Information:
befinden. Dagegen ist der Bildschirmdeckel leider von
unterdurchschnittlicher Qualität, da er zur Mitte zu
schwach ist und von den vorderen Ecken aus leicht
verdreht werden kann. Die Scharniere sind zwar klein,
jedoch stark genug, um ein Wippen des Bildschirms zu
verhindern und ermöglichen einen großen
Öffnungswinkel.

Work to complete:
What is needed is an exact printout of every line from the one with "verdreht werden kann." through the end of the data, including both, and nothing more.

Solution below:
verdreht werden kann. Die Scharniere sind zwar klein,
jedoch stark genug, um ein Wippen des Bildschirms zu
verhindern und ermöglichen einen großen
Öffnungswinkel.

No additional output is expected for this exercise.